REQUISITOS DAS TAREFAS:
1. Copie sem alterações o trecho do texto sobre S.A. e Ltda. que vai de "Já nas S.A, os" até "votos por ação.", este incluído.
2. Dê continuidade ao texto que compara S.A. e Ltda., começando logo após a última frase apresentada.

TEXTO PARA ANÁLISE:

____

Já nas S.A, os votos são computados de acordo com as ações ordinárias ou preferenciais (quando não desprovidas de direito de voto) detidas por cada acionista. As deliberações, em geral, são aprovadas pela maioria absoluta dos votos (isto é, metade mais um dos presentes, não se computando os votos em branco). Deliberações específicas (artigo 136 da LSA, por exemplo) dependem de quórum qualificado (maioria do capital social), sendo certo que a companhia fechada poder aumentar o quórum, desde que especifique claramente as matérias.
Além disso, é permitido que, nas S.A., sejam criadas classes de ações ordinárias com a atribuição de voto plural, não superior a 10 (dez) votos por ação.
A divisão dos lucros também é um tema determinante na escolha do tipo empresarial ideal para cada negócio. É que, enquanto nas limitadas os sócios podem dispor livremente sobre sua destinação e podem distribuir os lucros de forma desproporcional ao capital social, nas S.A há o dividendo obrigatório (previsto no estatuto ou, quando for omisso, observado o artigo 202 da LSA), e a distribuição, em regra, deve observar a proporção do capital social.
Nesse particular, uma ressalva é que, na companhia fechada que tiver receita bruta anual de até R$ 78.000.000,00 (setenta e oito milhões de reais), a assembleia está livre para decidir sobre dividendos, observado o § 4º do artigo 204 da LSA.
Ainda, a maior vantagem de S.A em relação à Ltda. nesse tema é que, como as ações podem ser divididas em espécies distintas (ordinárias e preferenciais), com várias classes, os direitos econômicos podem ser atribuídos de modo distinto, atendendo aos interesses de cada acionista e permitindo uma infinidade de combinações. Assim, por exemplo, preferencialistas podem ter prioridade no recebimento de dividendos periódicos (com cálculo em quantia, em percentual do capital ou do patrimônio líquido), reembolso de capital na liquidação da sociedade, com ou sem prêmio, ter ou não voto, fazer jus a dividendos prioritários (fixos, mínimos, cumulativos, não cumulativos), etc.

____

ITENS APRESENTADOS:
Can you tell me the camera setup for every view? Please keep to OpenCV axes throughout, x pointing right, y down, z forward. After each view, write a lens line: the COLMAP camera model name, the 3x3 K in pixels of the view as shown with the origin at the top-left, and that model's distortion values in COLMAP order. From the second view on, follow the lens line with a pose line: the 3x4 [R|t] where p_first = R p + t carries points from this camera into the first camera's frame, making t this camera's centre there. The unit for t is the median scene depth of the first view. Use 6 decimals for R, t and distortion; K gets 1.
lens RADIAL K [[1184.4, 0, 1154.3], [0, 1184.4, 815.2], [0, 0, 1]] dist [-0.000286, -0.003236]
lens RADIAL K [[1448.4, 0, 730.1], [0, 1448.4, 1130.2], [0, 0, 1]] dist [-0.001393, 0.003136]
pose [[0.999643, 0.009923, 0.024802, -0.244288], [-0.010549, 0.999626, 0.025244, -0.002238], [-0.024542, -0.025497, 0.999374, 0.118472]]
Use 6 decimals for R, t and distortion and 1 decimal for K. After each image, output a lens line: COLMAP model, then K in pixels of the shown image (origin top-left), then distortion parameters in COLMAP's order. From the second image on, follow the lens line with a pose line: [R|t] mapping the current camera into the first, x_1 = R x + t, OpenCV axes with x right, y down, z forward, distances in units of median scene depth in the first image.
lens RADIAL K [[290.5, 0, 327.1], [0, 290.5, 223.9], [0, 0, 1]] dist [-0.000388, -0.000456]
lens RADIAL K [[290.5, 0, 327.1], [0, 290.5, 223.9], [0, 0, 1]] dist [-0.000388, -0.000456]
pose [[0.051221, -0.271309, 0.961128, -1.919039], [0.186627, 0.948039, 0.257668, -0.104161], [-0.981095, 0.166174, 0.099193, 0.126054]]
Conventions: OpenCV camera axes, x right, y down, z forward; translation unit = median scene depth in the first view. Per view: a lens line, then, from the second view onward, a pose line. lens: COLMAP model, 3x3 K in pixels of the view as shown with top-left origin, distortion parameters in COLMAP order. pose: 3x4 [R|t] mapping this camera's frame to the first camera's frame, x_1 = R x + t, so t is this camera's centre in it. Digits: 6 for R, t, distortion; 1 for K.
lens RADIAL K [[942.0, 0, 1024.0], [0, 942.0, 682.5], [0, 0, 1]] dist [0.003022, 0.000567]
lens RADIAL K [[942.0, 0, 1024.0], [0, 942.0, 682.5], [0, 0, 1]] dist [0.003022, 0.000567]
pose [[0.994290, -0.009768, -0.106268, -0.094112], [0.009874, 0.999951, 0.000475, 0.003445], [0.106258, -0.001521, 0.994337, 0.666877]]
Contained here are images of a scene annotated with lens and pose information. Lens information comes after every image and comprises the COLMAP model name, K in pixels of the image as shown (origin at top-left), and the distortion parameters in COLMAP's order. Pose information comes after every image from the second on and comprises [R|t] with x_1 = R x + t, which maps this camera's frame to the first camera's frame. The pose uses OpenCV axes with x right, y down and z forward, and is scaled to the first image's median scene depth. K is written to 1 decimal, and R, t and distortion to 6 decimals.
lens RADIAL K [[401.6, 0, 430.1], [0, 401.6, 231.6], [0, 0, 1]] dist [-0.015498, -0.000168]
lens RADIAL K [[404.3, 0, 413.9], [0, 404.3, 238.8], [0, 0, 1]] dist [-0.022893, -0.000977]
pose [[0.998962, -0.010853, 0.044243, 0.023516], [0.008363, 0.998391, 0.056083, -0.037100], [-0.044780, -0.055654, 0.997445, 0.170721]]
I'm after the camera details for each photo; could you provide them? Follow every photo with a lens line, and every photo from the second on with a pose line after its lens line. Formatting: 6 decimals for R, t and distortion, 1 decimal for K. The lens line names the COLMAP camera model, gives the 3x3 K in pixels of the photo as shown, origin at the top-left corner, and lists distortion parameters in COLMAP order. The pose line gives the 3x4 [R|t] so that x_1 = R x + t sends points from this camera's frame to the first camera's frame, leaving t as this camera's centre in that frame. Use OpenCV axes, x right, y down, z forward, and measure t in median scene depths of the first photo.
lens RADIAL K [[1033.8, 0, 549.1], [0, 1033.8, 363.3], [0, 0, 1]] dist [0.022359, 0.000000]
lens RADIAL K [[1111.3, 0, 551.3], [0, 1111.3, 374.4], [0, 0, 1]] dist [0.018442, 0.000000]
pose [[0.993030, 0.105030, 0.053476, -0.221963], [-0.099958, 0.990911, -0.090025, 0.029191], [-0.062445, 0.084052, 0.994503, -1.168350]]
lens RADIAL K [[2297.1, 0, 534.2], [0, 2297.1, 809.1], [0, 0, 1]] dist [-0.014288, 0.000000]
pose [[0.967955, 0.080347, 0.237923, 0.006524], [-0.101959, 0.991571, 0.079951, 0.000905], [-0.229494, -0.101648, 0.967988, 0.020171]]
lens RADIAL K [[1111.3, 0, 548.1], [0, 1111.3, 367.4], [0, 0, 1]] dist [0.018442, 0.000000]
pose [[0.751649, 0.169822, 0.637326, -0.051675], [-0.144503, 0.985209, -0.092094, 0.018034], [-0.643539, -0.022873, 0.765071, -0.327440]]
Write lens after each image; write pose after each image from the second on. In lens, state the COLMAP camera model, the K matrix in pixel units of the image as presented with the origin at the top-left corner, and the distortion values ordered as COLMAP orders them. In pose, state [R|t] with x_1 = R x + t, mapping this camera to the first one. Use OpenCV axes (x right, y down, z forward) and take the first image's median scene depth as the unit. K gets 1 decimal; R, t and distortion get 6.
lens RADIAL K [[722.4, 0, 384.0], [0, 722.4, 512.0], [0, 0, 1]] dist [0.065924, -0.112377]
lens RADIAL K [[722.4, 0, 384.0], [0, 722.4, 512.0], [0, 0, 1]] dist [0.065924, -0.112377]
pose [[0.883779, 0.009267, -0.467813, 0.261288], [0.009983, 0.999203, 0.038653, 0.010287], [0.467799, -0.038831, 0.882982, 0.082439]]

____

TAREFAS RESOLVIDAS:
1.
Já nas S.A, os votos são computados de acordo com as ações ordinárias ou preferenciais (quando não desprovidas de direito de voto) detidas por cada acionista. As deliberações, em geral, são aprovadas pela maioria absoluta dos votos (isto é, metade mais um dos presentes, não se computando os votos em branco). Deliberações específicas (artigo 136 da LSA, por exemplo) dependem de quórum qualificado (maioria do capital social), sendo certo que a companhia fechada poder aumentar o quórum, desde que especifique claramente as matérias.
Além disso, é permitido que, nas S.A., sejam criadas classes de ações ordinárias com a atribuição de voto plural, não superior a 10 (dez) votos por ação.

2.
Imagine uma situação em que se combine uma coisa com um, outra coisa com outro acionista. Um investe um valor, o outro o faz por um preço diferente. Um tem direito a um retorno, o outro um retorno diferente. Um faz jus ao resultado de uma certa divisão, o outro de uma diferente. Quase tudo é possível, se for em uma S.A.
A última diferença relevante que se abordará no presente artigo diz respeito às publicações dos atos societários relativos aos dois tipos aqui explorados.
As S.A têm como dever a publicação dos seus atos constitutivos, convocações e atas de assembleias gerais, e demonstrações financeiras no Diário Oficial e em jornal de grande circulação do estado em que tiverem sede (ou eletronicamente, se a companhia fechada tiver receita bruta anual de até R$ 78.000.000,00). Essa obrigatoriedade tem como fundamento a garantia da transparência nas atividades dessas companhias.
Em se tratando nas sociedades limitadas, não há dever de publicação de qualquer de suas decisões administrativas. Embora seus atos constitutivos e posteriores alterações sejam públicas, suas decisões administrativas não o são.
A escolha pelo tipo societário das limitadas, logo no início de um negócio, pode, de fato, ser a mais acertada. Começar a empreender é algo naturalmente arriscado, e ter uma empresa com regras mais simplificadas ajuda o empresário iniciante. Nessa hora, o menos é mais.
Acontece que, a depender da fase de desenvolvimento da empresa, o que antes era a solução dos problemas dos empresários pode passar a ser a trava que o negócio não precisa. Às vezes, a flexibilidade das regras das S.A será a resposta mais simples para lidar com dilemas societários que a legislação das limitadas não consegue resolver.
Por isso, é preciso que o empresário esteja atento e caminhe lado a lado com seus assessores jurídicos e contábeis para que reavalie, de tempos em tempos, se a estrutura societária da empresa condiz com o estágio do seu desenvolvimento.
Por Marlos Nogueira e Jade Fioravante.